_ENTRIES PROVIDED_.
· · · ·

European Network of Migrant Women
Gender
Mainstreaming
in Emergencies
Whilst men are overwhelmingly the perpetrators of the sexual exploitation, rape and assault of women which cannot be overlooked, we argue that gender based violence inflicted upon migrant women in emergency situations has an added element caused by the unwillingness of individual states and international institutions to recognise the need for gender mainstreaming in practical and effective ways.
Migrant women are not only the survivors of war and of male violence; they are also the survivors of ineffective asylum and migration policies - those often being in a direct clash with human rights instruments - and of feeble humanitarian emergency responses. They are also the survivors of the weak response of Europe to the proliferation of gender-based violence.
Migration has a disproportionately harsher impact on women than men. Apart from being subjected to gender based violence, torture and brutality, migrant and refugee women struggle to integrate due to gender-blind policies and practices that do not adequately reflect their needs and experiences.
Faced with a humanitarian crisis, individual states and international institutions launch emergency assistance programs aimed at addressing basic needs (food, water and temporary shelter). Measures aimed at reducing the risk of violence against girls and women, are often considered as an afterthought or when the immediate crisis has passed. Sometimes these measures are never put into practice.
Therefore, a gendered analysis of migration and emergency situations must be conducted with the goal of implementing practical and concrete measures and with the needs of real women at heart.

· · · ·

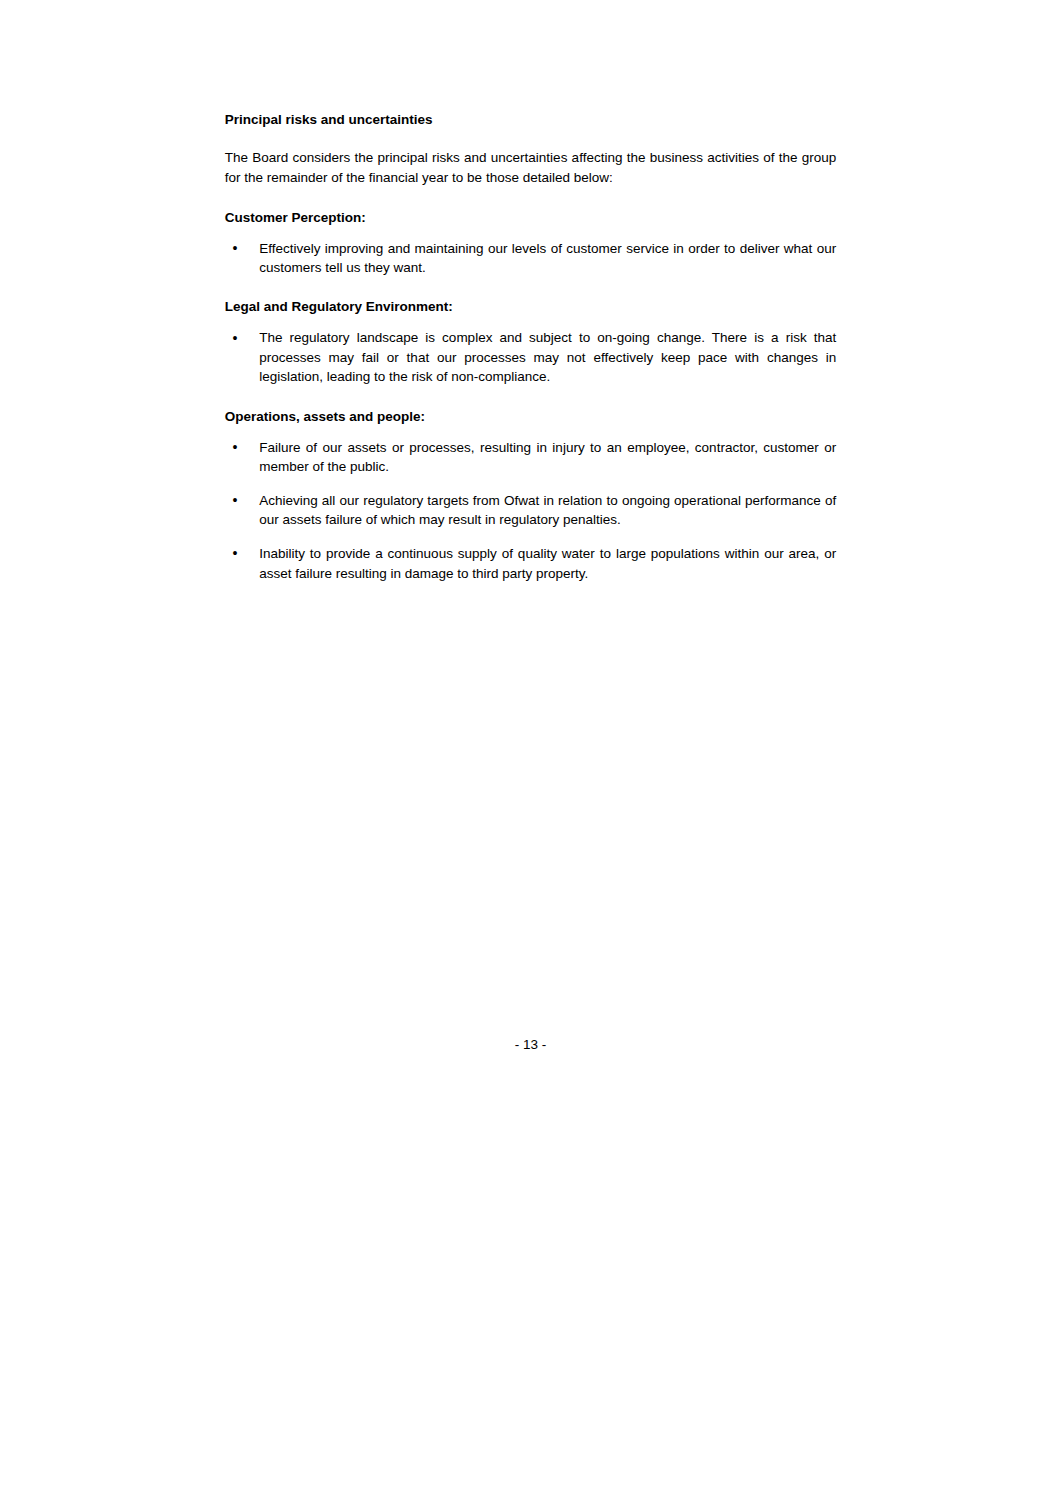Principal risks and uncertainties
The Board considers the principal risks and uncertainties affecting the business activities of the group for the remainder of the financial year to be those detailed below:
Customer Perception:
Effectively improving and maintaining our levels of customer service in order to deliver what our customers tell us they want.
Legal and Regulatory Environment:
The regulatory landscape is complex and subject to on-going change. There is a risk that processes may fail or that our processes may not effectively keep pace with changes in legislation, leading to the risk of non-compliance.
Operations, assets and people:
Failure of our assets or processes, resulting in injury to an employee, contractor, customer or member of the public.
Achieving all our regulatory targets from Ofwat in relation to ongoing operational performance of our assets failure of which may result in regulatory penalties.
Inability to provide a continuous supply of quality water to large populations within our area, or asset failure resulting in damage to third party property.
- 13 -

· · · ·

_WORK TO BE COMPLETED_.
Return every line from the entries that holds the string "assets".

_RESPONSE AREA_.
Operations, assets and people:
Failure of our assets or processes, resulting in injury to an employee, contractor, customer or member of the public.
Achieving all our regulatory targets from Ofwat in relation to ongoing operational performance of our assets failure of which may result in regulatory penalties.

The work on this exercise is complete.